◆ RAW DATA
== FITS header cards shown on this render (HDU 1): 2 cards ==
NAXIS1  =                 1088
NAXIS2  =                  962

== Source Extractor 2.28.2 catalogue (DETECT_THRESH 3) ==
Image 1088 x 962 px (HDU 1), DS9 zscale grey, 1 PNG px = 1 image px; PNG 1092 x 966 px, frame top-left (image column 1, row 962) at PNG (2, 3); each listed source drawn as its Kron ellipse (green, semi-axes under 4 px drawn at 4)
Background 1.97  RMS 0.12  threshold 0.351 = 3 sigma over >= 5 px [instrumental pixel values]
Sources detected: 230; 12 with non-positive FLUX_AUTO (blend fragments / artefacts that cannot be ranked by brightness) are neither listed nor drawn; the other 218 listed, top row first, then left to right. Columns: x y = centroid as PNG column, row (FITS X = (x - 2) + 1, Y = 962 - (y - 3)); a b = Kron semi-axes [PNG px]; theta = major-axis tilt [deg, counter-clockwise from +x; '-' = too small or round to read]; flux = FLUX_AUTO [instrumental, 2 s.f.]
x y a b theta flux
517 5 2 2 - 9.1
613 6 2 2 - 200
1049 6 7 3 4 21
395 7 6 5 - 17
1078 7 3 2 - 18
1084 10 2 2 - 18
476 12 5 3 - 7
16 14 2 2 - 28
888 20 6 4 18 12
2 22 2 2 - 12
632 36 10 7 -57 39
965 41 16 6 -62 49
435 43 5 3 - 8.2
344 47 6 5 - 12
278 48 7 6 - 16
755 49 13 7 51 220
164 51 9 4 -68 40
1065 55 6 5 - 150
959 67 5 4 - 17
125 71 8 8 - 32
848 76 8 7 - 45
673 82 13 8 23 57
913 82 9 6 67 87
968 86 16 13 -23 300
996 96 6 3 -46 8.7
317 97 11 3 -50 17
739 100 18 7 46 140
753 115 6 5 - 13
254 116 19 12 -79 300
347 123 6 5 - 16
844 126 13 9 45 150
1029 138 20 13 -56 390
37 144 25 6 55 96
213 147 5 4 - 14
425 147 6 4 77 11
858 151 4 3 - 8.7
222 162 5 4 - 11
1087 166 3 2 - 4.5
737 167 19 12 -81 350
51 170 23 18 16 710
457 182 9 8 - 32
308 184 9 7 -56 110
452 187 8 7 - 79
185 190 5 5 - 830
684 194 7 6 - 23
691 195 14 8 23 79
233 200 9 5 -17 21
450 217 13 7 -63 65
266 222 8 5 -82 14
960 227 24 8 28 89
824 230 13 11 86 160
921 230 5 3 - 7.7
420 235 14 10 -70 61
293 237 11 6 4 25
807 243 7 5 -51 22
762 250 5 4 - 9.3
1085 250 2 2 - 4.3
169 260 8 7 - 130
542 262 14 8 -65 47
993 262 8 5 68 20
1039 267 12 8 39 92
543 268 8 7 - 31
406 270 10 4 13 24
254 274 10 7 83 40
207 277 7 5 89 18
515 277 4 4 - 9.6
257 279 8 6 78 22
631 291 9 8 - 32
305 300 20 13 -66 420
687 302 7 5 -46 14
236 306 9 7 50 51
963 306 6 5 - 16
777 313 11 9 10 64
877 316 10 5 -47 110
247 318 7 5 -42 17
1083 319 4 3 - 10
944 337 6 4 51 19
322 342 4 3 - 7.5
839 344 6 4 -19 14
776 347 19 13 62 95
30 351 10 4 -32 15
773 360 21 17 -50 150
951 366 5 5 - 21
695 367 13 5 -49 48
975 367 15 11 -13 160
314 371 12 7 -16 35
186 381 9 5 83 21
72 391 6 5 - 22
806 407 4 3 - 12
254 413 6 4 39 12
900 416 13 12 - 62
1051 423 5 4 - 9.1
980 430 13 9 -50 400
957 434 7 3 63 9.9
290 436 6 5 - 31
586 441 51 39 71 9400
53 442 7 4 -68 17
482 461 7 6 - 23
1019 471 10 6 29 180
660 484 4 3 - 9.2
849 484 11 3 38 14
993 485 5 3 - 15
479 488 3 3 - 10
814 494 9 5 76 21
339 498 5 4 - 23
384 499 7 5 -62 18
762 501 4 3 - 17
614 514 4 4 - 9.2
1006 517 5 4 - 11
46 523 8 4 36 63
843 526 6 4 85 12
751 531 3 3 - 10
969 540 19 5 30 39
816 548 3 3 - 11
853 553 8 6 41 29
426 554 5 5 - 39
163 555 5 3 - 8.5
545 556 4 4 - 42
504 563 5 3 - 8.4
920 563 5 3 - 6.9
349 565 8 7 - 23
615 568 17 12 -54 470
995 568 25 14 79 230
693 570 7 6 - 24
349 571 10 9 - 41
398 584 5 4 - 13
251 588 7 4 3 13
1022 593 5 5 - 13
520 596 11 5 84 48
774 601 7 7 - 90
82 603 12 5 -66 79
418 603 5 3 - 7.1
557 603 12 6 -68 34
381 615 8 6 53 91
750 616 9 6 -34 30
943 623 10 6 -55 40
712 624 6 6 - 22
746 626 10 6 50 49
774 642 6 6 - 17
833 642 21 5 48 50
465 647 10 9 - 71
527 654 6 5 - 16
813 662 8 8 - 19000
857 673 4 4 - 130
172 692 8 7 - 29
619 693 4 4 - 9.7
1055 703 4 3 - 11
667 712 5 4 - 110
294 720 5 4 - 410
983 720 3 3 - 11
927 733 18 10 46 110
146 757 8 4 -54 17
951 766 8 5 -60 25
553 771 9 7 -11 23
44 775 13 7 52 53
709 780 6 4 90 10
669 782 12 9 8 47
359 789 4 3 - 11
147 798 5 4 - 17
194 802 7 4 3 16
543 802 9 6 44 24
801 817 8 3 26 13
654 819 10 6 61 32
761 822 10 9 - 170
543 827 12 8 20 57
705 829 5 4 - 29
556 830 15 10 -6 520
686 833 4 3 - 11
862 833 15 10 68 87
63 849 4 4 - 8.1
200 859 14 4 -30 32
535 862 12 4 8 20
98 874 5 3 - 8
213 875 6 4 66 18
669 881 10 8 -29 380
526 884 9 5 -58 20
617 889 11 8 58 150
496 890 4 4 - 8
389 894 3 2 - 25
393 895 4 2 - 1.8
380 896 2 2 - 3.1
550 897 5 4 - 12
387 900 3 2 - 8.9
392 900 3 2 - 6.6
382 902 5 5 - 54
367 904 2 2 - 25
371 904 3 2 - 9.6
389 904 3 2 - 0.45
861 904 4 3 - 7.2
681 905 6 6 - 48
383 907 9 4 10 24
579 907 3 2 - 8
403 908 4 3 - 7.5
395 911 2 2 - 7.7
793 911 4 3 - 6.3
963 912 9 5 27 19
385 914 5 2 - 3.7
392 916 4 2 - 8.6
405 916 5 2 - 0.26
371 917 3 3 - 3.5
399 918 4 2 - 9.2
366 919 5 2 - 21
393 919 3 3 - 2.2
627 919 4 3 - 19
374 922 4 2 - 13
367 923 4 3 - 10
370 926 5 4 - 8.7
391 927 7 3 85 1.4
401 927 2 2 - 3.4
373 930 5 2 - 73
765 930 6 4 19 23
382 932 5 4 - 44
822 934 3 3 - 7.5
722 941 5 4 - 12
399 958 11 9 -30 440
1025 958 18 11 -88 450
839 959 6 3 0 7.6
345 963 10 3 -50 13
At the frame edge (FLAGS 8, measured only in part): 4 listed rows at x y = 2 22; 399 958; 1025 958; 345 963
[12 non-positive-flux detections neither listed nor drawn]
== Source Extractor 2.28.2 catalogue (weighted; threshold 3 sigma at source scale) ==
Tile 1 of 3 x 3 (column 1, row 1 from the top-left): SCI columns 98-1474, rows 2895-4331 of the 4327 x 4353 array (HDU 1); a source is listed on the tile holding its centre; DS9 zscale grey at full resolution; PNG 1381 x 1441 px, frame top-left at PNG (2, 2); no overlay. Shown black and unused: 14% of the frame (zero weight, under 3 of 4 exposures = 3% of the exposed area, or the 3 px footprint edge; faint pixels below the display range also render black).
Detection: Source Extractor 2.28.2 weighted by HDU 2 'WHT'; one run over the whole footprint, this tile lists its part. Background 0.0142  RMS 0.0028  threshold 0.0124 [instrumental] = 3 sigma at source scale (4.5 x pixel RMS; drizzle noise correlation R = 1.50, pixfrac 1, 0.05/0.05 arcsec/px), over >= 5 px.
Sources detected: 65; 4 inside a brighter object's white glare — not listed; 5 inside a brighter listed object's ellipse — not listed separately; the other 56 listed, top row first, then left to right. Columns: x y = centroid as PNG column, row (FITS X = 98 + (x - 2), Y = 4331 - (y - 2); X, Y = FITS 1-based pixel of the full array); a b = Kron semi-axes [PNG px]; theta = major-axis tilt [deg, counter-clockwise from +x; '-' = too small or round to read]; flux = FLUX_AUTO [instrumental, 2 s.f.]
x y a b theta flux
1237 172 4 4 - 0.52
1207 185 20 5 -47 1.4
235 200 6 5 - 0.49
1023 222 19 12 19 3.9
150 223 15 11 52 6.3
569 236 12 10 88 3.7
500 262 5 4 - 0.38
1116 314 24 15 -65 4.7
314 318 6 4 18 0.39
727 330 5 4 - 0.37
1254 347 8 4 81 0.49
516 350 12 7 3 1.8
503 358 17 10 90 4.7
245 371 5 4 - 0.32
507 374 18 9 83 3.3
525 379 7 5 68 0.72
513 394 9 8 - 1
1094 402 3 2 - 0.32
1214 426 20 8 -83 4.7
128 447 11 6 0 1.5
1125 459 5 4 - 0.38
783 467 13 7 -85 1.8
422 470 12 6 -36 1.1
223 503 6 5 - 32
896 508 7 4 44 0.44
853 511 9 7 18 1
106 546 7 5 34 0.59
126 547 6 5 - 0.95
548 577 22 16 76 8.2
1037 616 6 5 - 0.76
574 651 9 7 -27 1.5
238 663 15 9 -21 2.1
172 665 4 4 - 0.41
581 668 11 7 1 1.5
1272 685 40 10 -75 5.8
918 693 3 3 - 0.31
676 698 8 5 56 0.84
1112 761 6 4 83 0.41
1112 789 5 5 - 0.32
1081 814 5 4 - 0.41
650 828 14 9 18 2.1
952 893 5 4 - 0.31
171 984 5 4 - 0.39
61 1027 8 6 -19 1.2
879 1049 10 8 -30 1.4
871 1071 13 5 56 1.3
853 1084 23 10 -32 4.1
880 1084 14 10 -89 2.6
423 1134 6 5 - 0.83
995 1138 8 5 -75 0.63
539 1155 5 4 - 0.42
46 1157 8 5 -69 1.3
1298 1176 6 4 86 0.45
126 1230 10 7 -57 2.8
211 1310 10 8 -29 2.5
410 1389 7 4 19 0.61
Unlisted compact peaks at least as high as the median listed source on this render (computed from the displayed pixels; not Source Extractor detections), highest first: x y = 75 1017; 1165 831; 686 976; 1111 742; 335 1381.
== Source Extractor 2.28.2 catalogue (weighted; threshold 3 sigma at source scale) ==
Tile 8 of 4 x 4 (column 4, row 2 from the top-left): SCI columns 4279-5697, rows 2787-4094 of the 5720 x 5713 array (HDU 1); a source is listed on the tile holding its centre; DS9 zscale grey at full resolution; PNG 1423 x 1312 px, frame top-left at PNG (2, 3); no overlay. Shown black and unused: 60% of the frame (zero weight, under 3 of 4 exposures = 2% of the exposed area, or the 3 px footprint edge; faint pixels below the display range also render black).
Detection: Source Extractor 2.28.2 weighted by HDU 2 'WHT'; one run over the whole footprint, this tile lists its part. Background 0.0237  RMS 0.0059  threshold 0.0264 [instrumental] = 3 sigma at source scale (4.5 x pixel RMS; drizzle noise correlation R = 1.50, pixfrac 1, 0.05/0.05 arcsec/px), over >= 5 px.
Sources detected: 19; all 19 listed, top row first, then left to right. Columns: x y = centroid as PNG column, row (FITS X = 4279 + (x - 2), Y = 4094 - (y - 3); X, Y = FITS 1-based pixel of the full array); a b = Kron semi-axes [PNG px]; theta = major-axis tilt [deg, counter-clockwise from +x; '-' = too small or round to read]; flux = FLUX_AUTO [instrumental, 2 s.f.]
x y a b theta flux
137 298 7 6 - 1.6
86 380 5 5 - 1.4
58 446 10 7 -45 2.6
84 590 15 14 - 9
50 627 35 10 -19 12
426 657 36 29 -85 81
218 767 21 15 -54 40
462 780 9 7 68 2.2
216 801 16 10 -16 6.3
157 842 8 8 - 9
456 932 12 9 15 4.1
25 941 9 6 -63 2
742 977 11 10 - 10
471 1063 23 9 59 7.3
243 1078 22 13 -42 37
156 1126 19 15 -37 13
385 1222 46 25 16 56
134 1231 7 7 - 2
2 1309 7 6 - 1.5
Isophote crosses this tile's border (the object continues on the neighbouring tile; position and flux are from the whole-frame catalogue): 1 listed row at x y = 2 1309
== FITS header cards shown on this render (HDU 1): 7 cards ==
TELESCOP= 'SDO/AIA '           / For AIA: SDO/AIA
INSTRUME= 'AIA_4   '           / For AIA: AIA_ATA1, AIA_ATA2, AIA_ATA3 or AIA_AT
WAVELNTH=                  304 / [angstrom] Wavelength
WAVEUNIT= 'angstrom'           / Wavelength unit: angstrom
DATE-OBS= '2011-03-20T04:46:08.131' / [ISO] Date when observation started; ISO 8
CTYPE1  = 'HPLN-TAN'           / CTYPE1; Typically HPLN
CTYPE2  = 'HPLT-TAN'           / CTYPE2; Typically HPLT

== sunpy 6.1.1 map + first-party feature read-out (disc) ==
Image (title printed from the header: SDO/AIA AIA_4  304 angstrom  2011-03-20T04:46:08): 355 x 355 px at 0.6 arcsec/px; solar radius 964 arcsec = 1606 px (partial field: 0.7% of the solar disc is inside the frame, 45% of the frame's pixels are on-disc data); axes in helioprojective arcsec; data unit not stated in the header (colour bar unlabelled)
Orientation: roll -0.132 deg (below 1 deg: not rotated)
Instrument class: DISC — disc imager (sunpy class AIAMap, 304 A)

◆ WORK TO COMPLETE
Duplicate the part of the entries that opens with the line containing "1): 7 cards" and closes with the line containing "CTYPE2; Typically HPLT", keeping both of those lines and every character as it stands.

◆ ANSWER TO THE EXERCISE
== FITS header cards shown on this render (HDU 1): 7 cards ==
TELESCOP= 'SDO/AIA '           / For AIA: SDO/AIA
INSTRUME= 'AIA_4   '           / For AIA: AIA_ATA1, AIA_ATA2, AIA_ATA3 or AIA_AT
WAVELNTH=                  304 / [angstrom] Wavelength
WAVEUNIT= 'angstrom'           / Wavelength unit: angstrom
DATE-OBS= '2011-03-20T04:46:08.131' / [ISO] Date when observation started; ISO 8
CTYPE1  = 'HPLN-TAN'           / CTYPE1; Typically HPLN
CTYPE2  = 'HPLT-TAN'           / CTYPE2; Typically HPLT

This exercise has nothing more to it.